Many simple and intuitive website building tools have sprung up in recent years. With a little work, these building tools can create a website almost as good as something designed by a professional. The keyword there is ‘almost’ because professional website designers like Parachute, a Toronto based agency, will do a lot more for you than create a generic, albeit pretty-looking e-commerce store.
If you’re just starting your online business, it’s totally fine to try building your own website and learn a few things. For that reason, many small business owners and startups, especially those without the budget for a website designer, may prefer to just create a simple, functional website by themselves.
However, website building tools have their limitations. So if the vision for your website exceeds the limitations of a website building tool, and you have the budget, that is when you should consult with a website designer.
What is a web developer?
Web developers are responsible for the code that powers the website. So imagine that a car is being built. Web designers will choose the shape and color of the car for market appeal, but web developers will build the car’s engine.
It’s rare that a web developer will do any design work, as it’s pretty much a different field of website work with a different set of skills, and there are specializations in web development categories as well. However, a web developer should collaborate closely and sync well with your web designer.
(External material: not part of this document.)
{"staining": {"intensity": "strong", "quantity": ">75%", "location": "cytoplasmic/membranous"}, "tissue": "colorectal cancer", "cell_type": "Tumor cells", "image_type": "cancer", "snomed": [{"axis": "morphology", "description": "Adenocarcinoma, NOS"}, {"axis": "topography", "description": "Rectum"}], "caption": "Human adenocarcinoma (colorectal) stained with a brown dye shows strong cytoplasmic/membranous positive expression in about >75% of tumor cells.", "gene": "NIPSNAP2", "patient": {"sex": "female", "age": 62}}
When should you hire a web developer?
First you should understand that there are different types of web developers, and they specialize in different areas of the website.
Back-end developers deal more with the server-side functionality of the website. So they will focus on coding and programs related to a website’s databases and server applications, for example, the more in-depth technical stuff that happens underneath the car’s hood.
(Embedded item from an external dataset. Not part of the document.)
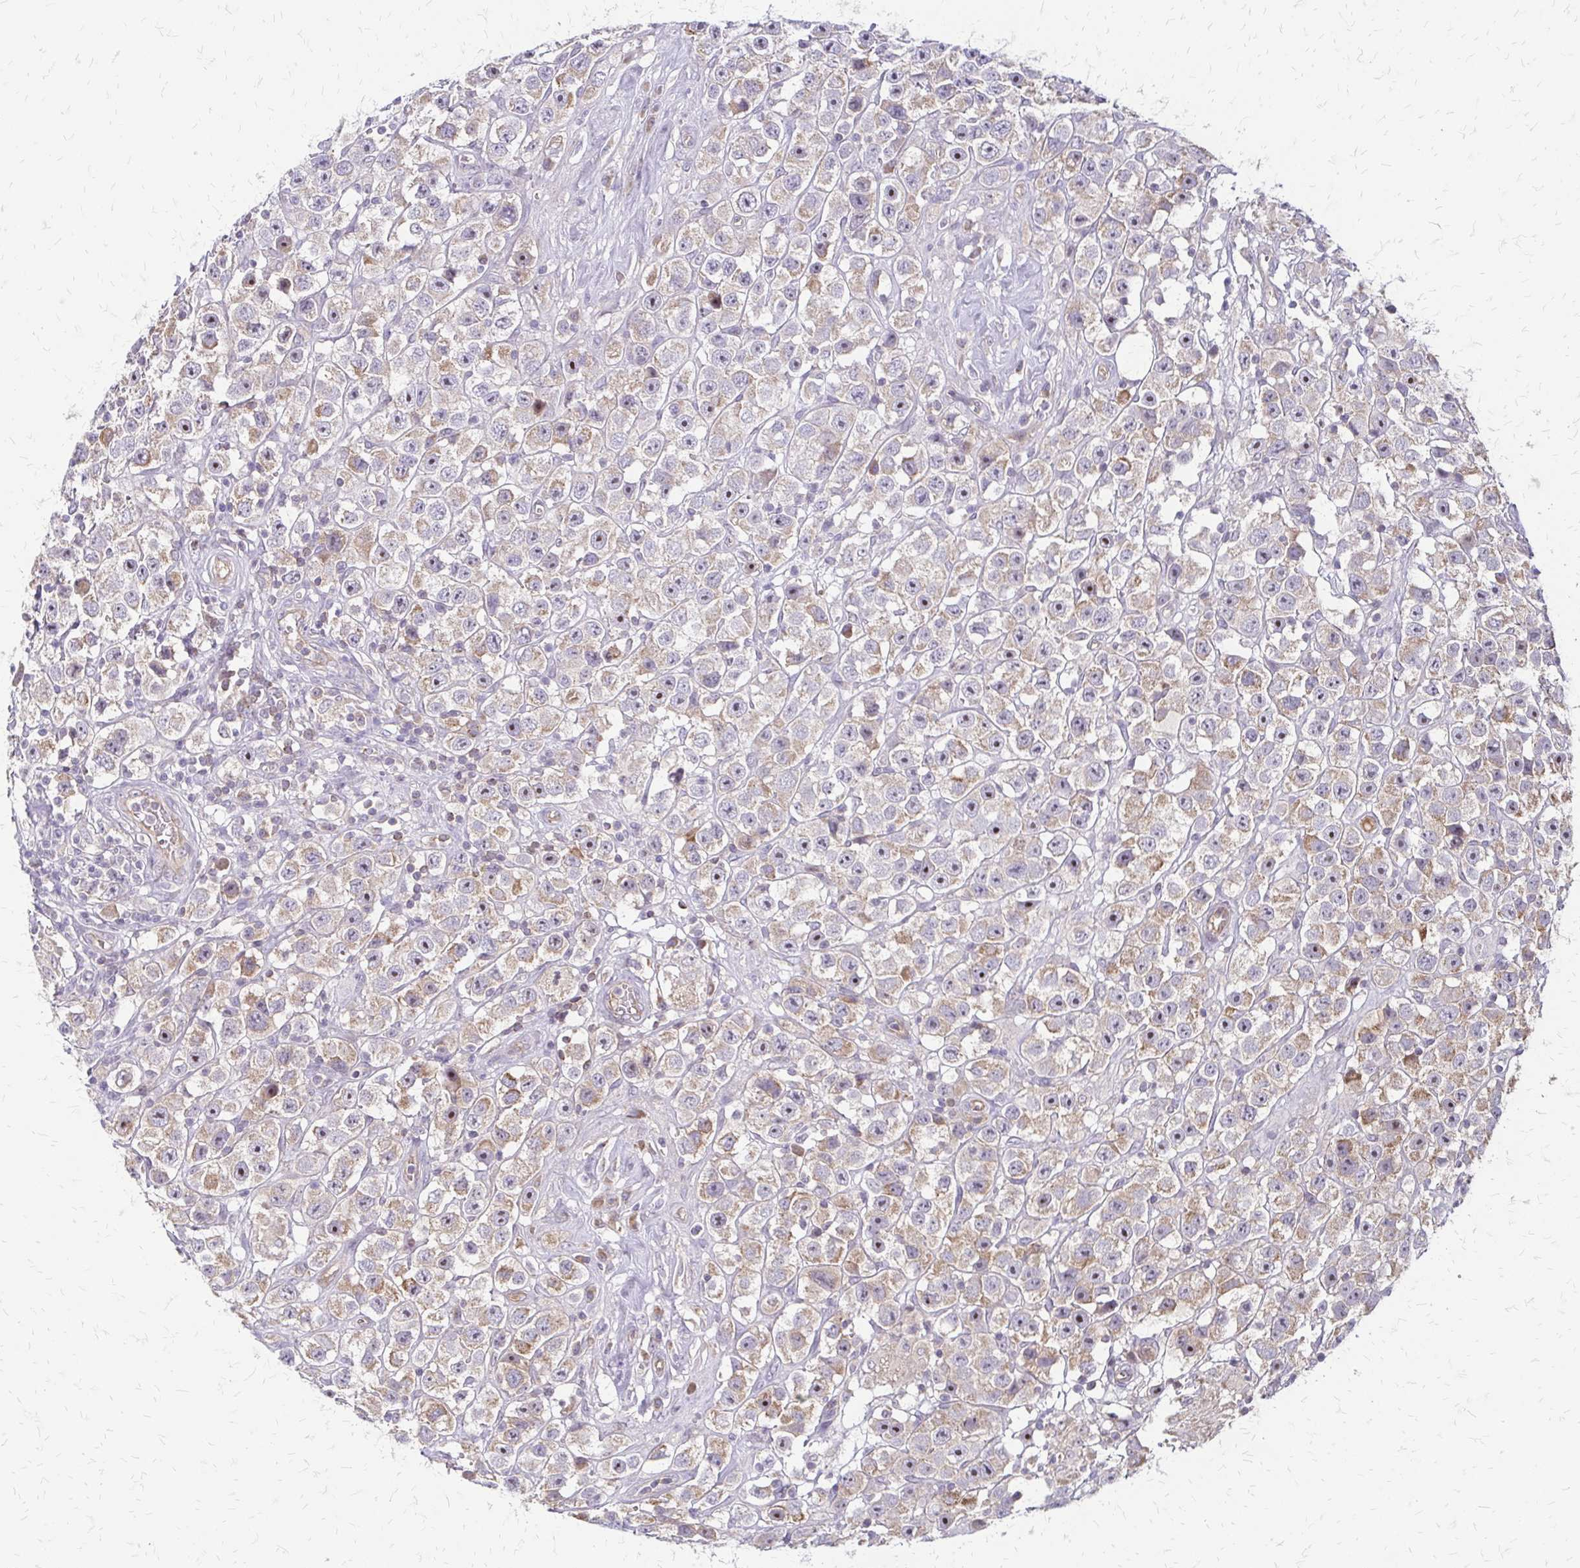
{"staining": {"intensity": "weak", "quantity": ">75%", "location": "cytoplasmic/membranous,nuclear"}, "tissue": "testis cancer", "cell_type": "Tumor cells", "image_type": "cancer", "snomed": [{"axis": "morphology", "description": "Seminoma, NOS"}, {"axis": "topography", "description": "Testis"}], "caption": "Testis cancer (seminoma) was stained to show a protein in brown. There is low levels of weak cytoplasmic/membranous and nuclear positivity in approximately >75% of tumor cells. (DAB = brown stain, brightfield microscopy at high magnification).", "gene": "ZNF383", "patient": {"sex": "male", "age": 45}}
A developer that does both front-end and back-end web development is a full-stack developer. Full-stack developers are in demand because of their multi-specialization approach to web development, and they can handle entire projects by themselves.
So if you need someone to create a website from existing designs, you hire a front-end developer. If you need someone to create server-side apps and website security, you hire a back-end developer. A full-stack developer is for when you need a bit of both front-end and back-end work done.
How web designers and web developers work together
You might think that building a website is like a conveyor belt in a factory, where the design team hands off their drawings to the web developer, who translates the visual design into computer code. However, they actually work a lot closer than that (ideally).
The developer will need to serve as a sort of advisor to the design team, and assess what is technically possible in regards to functionality limitations, mobile compatibility, etc.
So the relationship between designer and developer isn’t simply one handing off plans to another, but they must actually put their heads together from early on to create a complete project.